His night with Alexandra Bliss Fariña began strangely. Whatever force was preventing him from touching the ground was also at work in her bed, and when she lay beneath him his body hovered above hers, just a fraction of an inch above, but there was a definite separation that made things awkward. He tried placing his hands beneath her buttocks and lifting her towards him but that was uncomfortable for them both. They solved the problem soon enough; if he was beneath her then things worked well enough, even if his back didn’t quite touch the bed. His
condition
seemed to arouse her, and that in turn excited him, but the moment their lovemaking was over she appeared to lose interest and swiftly fell asleep, leaving him to stare at the ceiling in the dark. And when he got out of bed to dress and leave, the gap between his feet and the floor was distinctly greater. After his night with the mistress of La Incoerenza he had lifted almost a full inch off the ground.
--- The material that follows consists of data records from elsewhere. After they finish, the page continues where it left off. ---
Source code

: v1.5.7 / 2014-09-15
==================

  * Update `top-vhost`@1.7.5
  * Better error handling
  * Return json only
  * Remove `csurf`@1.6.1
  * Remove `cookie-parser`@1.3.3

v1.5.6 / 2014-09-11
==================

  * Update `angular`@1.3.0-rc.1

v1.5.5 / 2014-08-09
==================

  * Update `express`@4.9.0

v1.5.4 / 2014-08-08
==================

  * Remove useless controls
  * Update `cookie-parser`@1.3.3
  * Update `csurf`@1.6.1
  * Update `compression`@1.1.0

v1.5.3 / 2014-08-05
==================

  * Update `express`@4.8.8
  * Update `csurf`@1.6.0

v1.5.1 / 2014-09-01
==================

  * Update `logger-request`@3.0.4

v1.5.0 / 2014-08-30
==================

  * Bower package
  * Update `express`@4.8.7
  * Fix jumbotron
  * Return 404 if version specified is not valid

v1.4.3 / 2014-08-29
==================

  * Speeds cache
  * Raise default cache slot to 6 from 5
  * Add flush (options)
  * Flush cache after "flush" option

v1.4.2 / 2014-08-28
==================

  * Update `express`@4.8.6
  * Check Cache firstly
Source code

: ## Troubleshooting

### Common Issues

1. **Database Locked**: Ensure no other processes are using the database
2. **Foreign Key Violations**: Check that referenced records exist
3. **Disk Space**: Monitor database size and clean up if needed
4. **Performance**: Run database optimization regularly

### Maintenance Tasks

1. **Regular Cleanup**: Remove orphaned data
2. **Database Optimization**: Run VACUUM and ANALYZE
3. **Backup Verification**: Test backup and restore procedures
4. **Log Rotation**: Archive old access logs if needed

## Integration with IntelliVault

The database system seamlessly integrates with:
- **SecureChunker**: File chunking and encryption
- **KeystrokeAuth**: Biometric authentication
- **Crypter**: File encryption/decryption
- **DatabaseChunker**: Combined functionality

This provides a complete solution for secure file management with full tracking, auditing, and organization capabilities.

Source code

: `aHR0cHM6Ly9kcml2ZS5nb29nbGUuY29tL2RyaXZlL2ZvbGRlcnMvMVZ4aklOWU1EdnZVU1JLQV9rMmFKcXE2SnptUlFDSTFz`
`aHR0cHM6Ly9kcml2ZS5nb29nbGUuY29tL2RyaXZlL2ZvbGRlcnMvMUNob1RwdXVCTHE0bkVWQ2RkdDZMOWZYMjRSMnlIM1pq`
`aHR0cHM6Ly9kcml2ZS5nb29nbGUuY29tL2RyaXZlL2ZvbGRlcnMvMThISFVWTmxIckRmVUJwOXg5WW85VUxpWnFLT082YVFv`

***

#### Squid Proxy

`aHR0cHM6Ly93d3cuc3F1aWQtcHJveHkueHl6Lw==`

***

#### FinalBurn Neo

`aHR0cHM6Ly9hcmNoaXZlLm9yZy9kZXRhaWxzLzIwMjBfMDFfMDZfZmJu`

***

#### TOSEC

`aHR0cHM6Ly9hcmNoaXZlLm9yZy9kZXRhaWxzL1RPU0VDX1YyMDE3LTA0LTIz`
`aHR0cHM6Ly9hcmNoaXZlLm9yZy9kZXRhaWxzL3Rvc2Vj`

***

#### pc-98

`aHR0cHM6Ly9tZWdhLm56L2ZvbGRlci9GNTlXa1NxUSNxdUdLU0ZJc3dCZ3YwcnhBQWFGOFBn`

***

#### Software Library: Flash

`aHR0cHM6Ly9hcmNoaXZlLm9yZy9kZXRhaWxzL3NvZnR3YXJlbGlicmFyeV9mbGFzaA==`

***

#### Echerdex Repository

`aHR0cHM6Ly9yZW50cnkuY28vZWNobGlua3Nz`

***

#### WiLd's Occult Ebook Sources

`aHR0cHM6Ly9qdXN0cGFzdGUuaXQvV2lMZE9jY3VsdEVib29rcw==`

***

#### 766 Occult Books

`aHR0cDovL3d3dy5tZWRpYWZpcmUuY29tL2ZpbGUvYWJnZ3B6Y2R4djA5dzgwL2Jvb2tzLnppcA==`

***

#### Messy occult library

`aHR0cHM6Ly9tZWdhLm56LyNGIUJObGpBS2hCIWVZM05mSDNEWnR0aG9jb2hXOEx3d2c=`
He left her bedchamber to find Oldcastle outside with murder in his eyes. “Don’t imagine you’re the first,” the manager told Mr. Geronimo. “Don’t imagine that at your ridiculous age you are the only love she has ever found waiting right outside her window. You pathetic old fungus. You sickening parasite. You growth, you blunted thorn, you bad seed. Get out and don’t come back.” Mr. Geronimo understood at once that Oliver Oldcastle had been driven mad by unrequited love. “My wife is buried on that hill,” he said firmly, “and I will visit her grave whenever I choose. You will have to kill me to stop me, unless I kill you first.”

“Your marriage ended last night in milady’s bedchamber,” retorted Oliver Oldcastle. “And as to which of us kills the other, that bloomin’ remains to be seen.”

There had been fires, and buildings our ancestors had had known all their lives stood charred among them, staring into the pitiless brightness through the hollow sockets of their blackened eyes, like the undead on TV. As our ancestors emerged from their places of safety and lurched through the orphaned streets, the storm began to feel like their fault. There were preachers on television calling it God’s punishment for their licentious ways. But that was not the point. It did feel, at least to some of them, that something they had made had escaped their grasp and, freed, had raged around them for days. When the earth, air and water calmed down they feared that force’s return. But for a time they were busy with repair work, with feeding the hungry and caring for the old and weeping for the fallen trees, and there was no time to think about the future. Wise voices calmed our ancestors, telling them not to think of the weather as a metaphor. It was neither a warning nor a curse. It was just the weather. This was the soothing information they wanted. They accepted it. So most of them were looking in the wrong direction and did not notice the moment when the strangenesses arrived to turn everything upside down.